A paisagem moderna é um buraco problemático de pensar o mundo e o homem está entre o mundo e as coisas como se fosse um exercício de composição. No imaginário do artista, a paisagem não é a analogia daquilo que a história do homem designou realidade. O paisagista Claude Monet com sua percepção inquieta, disseca as aparências e eterniza o instante refletido no seu jardim, pinta a descontinuidade do tempo.
Picasso inventa imagens de múltiplos pontos de vistas, fragmentando a paisagem. Para Mondrian, a paisagem é uma combinação de horizontais e verticais, a depuração da composição. Apropriando-se de imagens e objetos, Duchamp reinventa a paisagem, com o riso e a reflexão. Pollock cria a paisagem americana, no ritmo gestual proporcionado pelo acaso da tinta atirada sobre a superfície da tela. Neste processo contínuo de desnaturalização do olhar, mudam-se a construção e a percepção das imagens.
A paisagem não é a realidade que o sonho não apagou, ela é também construída de sonhos. "Antes de ser um espetáculo consciente, toda paisagem é uma experiência onírica" (Bachelard).
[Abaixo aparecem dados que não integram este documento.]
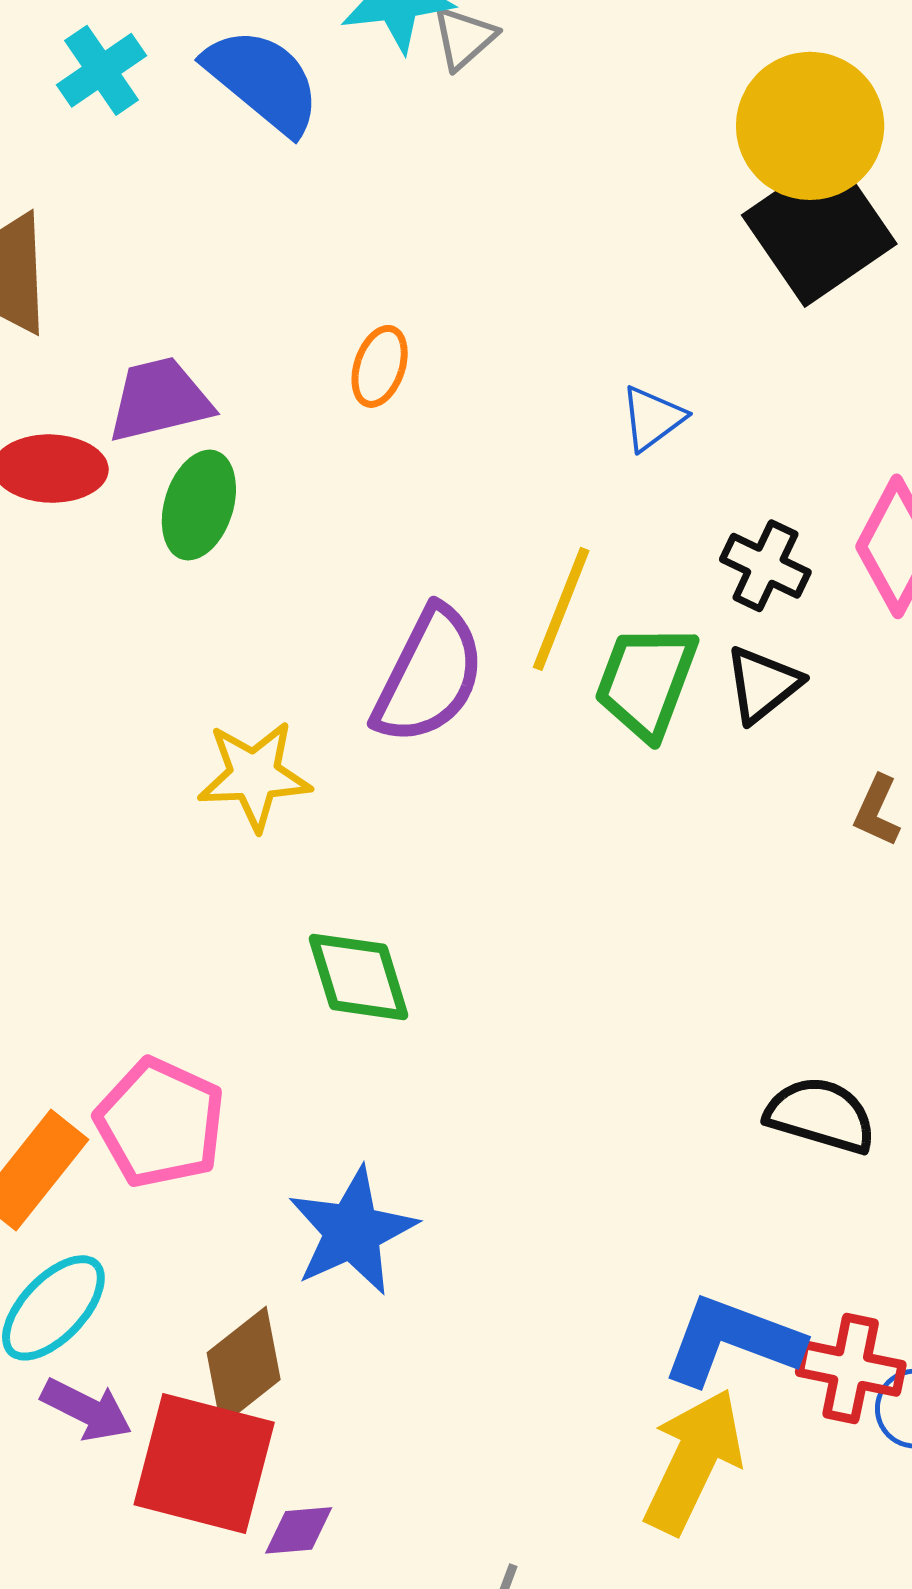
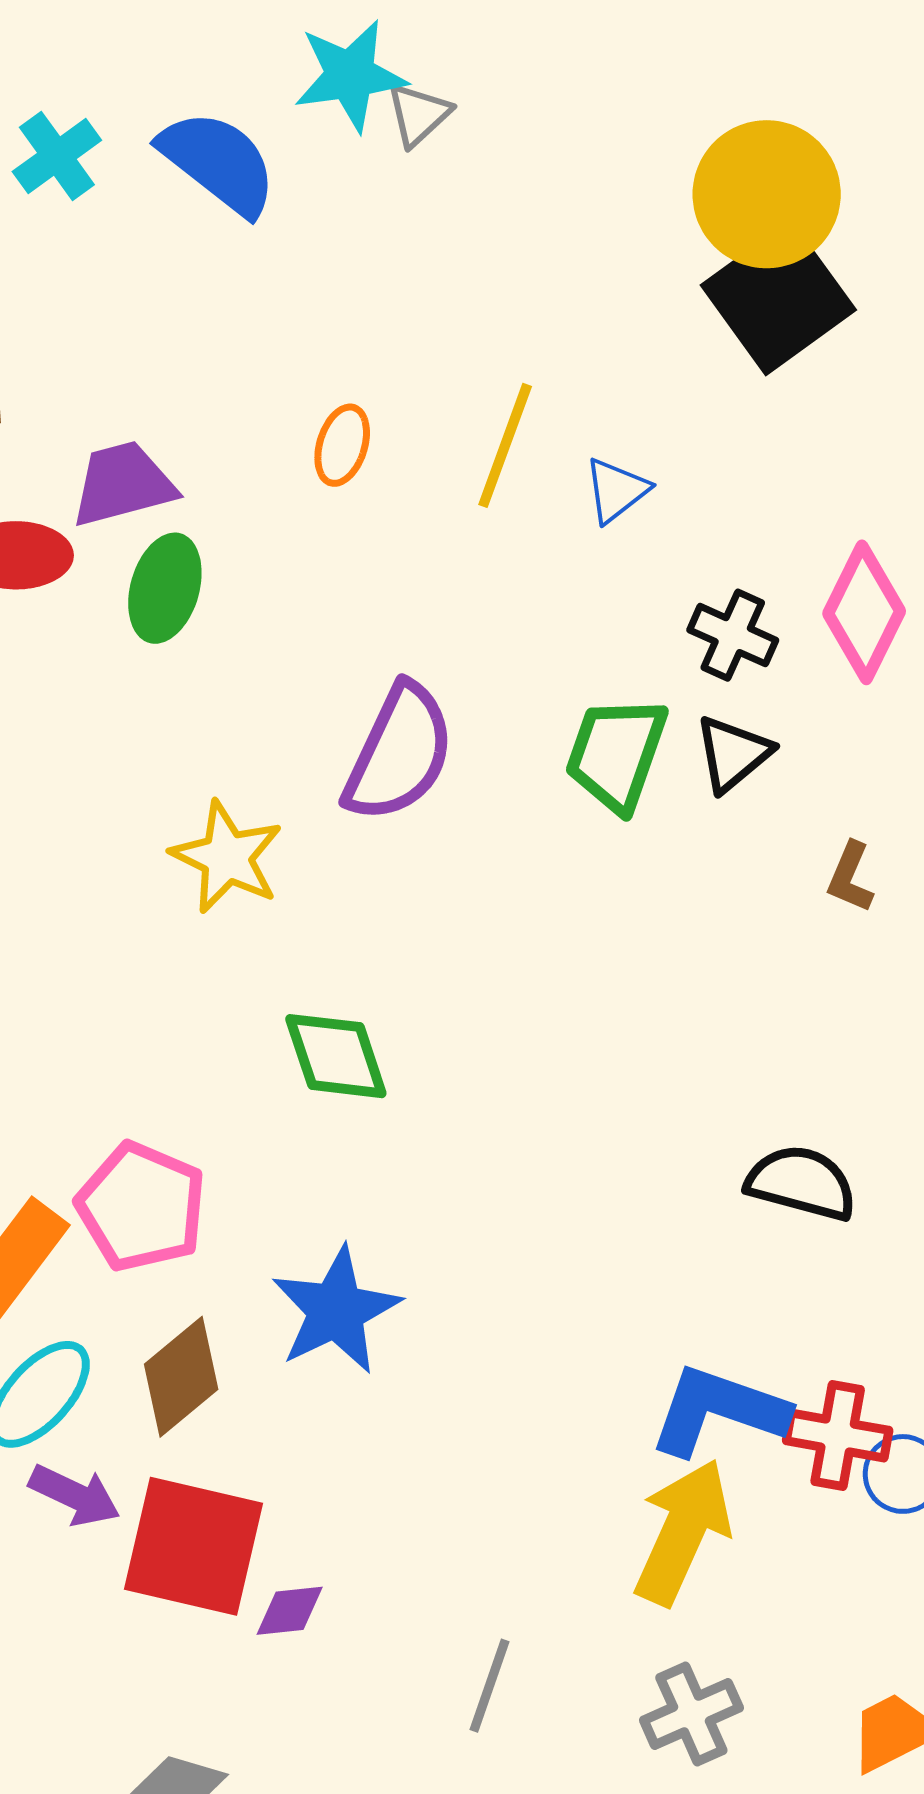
yellow line: (561, 609) -> (505, 445), moved
yellow star: (254, 776) -> (227, 857), turned 30
brown diamond: (244, 1366) -> (181, 1377), moved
Que seja figurativa ou abstrata, espontânea ou racional, ela é objeto do pensamento, é uma realidade semiológica, sujeita portanto, a uma variedade de interpretações coerentes e incoerentes. A paisagem que o artista nos oferece, é um espelho refletindo problemas para o olhar imaginar soluções possíveis, mas não definitivas. A pintura se direcionou para a construção de um objeto plástico autônomo e universal e fez da paisagem um campo enigmático como se ela fosse um lugar de pensamentos secretos.
Almandrade
Artista plástico, poeta e arquiteto.